• **ÜBUNGSAUFGABEN**
• 1. Wie viele von Oppermanns Ensembles zeigt die Bundeskunsthalle laut dem Text über die Oppermann-Ausstellung?
• 2. Führen Sie den Text über die Oppermann-Ausstellung im Anschluss an seinen letzten Satz weiter.

Mit der Ausstellung „Anna Oppermann. Eine Retroperspektive“ würdigt die Bundeskunsthalle ab Mittwoch das Werk der vor 30 Jahren gestorbenen Künstlerin. Gezeigt werden bis zum 1. April 18 ihrer insgesamt 61 „Ensembles“, die Oppermann stets als wachsende und offene Werke verstand. Hinzu kommen rund 150 Einzelarbeiten, die die Entwicklung der Konzeptkünstlerin dokumentieren. Mit ihrem Werk nehme Oppermann ab Ende der 1960er-Jahre eine singuläre Position in der deutschen Kunstszene ein, erklärt die Intendantin der Bundeskunsthalle, Eva Kraus. „Sie gehört zu den Künstlerinnen, die zu wenig gesehen werden.“
Die Ausstellung startet mit Oppermanns frühen Zeichnungen und farbigen Bildern in Mischtechnik, die von ihrer Beschäftigung mit Surrealismus, Dadaismus und Popart inspiriert sind. In den 60er-Jahren beginnt Oppermann damit, ihr Umfeld abzubilden. Dabei malt sie oftmals ihre eigene Perspektive: Ihre Beine, die sie auf einem Stuhl sitzend von oben betrachtet. Davor ein Tisch mit Gegenständen oder auf dem Boden verstreute Bilder und Fotos: eine Arbeitssituation. Ziel war es, den Betrachtenden ihre Erfahrung als Künstlerin zu vermitteln. „Ich stellte mir vor, Außenstehende würden sich in ihren Gedanken in dieses Bild hineinsetzen können“, erklärt Oppermann. Doch diese Erwartungen seien nicht erfüllt worden.

Gespeicherte Dateneinträge:
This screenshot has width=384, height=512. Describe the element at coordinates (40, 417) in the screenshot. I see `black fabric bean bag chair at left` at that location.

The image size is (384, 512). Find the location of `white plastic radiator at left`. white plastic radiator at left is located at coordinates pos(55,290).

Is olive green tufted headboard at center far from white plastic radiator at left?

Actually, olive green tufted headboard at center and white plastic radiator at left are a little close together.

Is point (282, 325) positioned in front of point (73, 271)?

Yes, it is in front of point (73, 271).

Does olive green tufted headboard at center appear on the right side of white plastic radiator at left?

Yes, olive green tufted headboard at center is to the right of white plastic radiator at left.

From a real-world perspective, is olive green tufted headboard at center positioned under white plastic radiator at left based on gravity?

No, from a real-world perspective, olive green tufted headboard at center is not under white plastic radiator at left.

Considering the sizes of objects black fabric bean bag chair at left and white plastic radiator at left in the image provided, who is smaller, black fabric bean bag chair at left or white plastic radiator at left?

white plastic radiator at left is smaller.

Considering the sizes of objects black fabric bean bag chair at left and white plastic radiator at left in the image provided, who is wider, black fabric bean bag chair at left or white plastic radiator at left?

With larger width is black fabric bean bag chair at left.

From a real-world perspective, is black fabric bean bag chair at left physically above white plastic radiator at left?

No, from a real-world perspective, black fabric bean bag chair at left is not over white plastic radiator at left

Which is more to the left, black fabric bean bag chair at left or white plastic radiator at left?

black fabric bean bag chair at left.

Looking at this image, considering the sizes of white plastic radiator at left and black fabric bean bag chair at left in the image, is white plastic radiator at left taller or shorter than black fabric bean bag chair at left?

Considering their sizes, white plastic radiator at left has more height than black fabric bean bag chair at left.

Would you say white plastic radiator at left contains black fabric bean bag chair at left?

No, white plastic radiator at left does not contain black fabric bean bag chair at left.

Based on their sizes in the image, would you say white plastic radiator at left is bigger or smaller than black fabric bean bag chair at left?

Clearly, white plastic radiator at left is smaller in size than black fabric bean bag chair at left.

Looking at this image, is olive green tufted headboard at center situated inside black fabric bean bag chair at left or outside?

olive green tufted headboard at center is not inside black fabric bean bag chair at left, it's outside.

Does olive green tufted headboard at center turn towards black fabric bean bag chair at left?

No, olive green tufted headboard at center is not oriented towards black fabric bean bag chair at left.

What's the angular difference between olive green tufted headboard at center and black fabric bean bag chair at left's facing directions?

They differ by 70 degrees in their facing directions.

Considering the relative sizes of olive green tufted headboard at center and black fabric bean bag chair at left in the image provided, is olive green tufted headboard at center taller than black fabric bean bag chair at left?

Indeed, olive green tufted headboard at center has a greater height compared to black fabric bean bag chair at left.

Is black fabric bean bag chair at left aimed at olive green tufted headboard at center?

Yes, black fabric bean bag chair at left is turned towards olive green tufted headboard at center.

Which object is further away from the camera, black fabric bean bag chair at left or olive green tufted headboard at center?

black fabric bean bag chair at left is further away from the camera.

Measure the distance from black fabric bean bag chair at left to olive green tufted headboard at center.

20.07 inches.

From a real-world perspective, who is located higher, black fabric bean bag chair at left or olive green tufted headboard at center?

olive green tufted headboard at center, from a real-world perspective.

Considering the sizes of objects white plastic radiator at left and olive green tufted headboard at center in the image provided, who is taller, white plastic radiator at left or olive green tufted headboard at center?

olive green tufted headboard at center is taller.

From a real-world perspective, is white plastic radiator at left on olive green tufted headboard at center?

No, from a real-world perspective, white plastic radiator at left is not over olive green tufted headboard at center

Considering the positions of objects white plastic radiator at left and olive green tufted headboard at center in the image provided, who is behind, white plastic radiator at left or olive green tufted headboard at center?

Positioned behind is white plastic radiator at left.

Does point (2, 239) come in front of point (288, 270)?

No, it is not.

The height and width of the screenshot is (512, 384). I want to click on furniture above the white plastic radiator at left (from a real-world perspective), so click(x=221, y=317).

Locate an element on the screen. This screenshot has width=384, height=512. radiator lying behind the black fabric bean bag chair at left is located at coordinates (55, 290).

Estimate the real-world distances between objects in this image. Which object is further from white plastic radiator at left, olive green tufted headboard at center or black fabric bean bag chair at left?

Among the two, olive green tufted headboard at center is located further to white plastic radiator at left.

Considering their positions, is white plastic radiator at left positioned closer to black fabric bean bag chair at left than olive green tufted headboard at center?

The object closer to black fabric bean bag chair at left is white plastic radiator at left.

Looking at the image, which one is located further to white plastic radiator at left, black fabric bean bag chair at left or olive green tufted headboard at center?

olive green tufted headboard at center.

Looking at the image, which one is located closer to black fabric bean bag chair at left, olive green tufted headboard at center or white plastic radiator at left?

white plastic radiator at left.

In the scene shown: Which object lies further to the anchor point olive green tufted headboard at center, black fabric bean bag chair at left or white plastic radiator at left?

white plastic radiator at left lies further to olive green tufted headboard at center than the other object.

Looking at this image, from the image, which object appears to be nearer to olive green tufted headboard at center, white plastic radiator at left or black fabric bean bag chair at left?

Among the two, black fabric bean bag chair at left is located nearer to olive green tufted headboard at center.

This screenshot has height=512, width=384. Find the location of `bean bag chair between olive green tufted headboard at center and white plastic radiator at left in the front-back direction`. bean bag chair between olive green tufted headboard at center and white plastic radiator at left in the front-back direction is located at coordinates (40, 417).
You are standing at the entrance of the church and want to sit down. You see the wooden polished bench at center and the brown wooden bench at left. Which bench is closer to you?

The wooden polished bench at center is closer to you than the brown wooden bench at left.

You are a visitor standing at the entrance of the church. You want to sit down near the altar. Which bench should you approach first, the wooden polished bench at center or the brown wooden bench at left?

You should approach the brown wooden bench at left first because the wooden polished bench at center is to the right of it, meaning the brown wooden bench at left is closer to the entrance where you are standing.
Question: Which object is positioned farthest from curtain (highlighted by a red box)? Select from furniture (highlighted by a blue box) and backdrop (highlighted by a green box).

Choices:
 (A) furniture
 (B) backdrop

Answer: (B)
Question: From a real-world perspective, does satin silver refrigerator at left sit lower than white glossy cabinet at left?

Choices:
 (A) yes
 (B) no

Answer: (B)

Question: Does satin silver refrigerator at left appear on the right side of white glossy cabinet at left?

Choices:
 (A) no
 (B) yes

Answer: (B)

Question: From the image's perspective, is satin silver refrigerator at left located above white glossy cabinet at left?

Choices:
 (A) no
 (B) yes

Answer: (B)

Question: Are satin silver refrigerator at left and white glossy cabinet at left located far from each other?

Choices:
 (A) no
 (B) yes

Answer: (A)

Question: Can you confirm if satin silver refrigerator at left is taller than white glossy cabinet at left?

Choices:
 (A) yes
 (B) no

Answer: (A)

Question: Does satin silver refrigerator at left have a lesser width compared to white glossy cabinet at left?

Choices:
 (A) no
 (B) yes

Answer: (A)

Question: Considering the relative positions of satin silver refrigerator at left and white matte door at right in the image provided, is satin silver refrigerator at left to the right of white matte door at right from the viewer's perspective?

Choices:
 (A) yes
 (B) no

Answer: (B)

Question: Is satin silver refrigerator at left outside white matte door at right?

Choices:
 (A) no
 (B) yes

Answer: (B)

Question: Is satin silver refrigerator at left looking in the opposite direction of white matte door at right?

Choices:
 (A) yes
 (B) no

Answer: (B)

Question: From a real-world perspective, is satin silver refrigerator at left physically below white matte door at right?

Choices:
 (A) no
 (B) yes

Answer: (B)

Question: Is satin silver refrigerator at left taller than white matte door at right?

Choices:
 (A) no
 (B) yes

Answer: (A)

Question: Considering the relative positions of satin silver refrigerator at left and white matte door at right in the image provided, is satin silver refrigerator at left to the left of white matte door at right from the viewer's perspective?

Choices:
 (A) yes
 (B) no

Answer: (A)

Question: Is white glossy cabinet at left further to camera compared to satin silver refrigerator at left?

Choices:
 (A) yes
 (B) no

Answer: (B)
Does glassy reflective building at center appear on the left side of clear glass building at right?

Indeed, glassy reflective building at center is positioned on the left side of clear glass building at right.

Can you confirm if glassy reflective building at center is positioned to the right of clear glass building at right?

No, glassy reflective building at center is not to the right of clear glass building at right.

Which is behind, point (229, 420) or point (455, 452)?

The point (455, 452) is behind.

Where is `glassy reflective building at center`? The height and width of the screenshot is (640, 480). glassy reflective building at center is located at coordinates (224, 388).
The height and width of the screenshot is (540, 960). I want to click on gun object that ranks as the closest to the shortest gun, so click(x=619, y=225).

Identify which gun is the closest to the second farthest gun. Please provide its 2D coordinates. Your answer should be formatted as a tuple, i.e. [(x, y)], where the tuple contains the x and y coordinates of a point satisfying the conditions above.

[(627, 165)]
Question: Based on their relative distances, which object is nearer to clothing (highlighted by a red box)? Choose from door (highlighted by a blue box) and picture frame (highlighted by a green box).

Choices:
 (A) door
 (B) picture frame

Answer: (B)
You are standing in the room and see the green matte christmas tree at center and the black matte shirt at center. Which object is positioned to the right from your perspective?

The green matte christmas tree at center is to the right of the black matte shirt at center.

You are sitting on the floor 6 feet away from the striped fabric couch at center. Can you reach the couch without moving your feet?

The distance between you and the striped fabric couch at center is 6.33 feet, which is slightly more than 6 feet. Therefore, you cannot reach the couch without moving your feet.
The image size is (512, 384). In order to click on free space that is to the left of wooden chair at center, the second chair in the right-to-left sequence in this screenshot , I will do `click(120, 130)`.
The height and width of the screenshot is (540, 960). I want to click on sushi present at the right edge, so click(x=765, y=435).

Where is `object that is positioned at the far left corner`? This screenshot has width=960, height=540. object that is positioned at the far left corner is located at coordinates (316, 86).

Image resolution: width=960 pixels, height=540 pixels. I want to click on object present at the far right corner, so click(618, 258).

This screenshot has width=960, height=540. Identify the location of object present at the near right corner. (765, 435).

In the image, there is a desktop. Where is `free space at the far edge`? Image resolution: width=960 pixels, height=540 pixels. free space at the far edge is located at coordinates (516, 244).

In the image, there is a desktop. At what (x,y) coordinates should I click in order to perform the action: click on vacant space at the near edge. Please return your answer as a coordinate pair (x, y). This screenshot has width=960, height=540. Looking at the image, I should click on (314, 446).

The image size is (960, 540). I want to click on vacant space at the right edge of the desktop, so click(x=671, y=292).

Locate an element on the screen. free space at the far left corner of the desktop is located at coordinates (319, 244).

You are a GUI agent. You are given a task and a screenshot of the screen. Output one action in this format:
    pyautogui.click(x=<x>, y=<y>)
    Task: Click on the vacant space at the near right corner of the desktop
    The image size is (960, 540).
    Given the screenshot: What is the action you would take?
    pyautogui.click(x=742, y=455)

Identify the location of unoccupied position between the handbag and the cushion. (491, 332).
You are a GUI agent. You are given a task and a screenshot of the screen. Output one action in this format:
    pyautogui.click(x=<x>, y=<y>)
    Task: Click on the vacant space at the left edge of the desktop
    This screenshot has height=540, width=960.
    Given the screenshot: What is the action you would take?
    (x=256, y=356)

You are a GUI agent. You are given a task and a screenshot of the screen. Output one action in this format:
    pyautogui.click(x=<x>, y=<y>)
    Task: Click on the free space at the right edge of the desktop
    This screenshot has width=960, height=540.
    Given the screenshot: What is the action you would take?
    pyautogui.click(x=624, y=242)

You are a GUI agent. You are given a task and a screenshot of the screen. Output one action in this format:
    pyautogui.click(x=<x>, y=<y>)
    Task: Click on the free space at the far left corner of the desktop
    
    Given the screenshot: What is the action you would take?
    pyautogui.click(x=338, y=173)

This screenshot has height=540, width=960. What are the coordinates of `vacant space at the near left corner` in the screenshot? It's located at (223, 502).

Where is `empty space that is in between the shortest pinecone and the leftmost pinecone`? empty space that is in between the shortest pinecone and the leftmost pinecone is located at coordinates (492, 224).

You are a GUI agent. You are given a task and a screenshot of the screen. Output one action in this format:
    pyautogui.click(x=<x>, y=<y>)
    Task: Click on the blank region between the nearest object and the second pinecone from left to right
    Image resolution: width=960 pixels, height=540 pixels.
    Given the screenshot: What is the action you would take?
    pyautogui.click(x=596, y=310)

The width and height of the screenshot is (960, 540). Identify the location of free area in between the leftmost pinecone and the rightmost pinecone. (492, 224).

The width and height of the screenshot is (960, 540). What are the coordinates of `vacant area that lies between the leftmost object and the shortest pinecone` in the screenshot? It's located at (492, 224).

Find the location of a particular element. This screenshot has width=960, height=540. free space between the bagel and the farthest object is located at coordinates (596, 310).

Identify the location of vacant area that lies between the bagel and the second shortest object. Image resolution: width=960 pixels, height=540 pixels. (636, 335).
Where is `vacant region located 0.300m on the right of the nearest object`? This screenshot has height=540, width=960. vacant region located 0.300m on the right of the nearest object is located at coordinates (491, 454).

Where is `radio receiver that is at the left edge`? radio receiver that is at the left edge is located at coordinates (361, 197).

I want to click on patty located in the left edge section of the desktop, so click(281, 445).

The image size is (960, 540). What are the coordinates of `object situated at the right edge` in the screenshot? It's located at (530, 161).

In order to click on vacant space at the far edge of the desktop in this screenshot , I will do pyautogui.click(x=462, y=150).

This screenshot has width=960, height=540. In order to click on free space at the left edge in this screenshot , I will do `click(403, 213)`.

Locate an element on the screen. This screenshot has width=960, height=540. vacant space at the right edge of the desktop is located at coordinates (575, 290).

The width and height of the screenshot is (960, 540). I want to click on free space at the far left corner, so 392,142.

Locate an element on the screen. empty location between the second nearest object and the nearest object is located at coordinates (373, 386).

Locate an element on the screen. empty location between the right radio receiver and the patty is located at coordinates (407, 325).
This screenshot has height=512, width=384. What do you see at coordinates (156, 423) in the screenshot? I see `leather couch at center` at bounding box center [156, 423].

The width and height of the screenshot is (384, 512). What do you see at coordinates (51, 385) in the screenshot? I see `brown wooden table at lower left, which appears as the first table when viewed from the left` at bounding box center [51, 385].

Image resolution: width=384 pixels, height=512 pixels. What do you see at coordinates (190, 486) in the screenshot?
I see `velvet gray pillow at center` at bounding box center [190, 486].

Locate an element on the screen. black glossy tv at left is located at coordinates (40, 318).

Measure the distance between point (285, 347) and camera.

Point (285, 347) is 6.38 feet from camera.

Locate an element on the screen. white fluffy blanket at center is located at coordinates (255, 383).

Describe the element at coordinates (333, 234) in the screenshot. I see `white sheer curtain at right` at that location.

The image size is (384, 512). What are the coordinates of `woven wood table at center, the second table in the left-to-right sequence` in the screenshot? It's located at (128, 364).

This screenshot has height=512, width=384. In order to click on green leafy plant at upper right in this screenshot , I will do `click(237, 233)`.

• **ANTWORTEN**
• 1. 18 von insgesamt 61 Ensembles.

• 2.
Kunst als verzweigtes Wurzelwerk
Oppermann beginnt damit, den Bildraum zu öffnen und den Rahmen mit Collagen zu sprengen. Schließlich gelangt sie zu dem Schluss, dass das Bild im traditionellen Sinn der Komplexität ihrer Themen nicht gerecht wird. „Es ist unmöglich, ein Problem in Angriff zu nehmen, ohne zu berücksichtigen, dass jedes Problem in andere Problemfelder eingebunden ist“, stellt sie fest. So entwickelt sie ihre „Ensembles“, die wie ein verzweigtes Wurzelwerk wuchern.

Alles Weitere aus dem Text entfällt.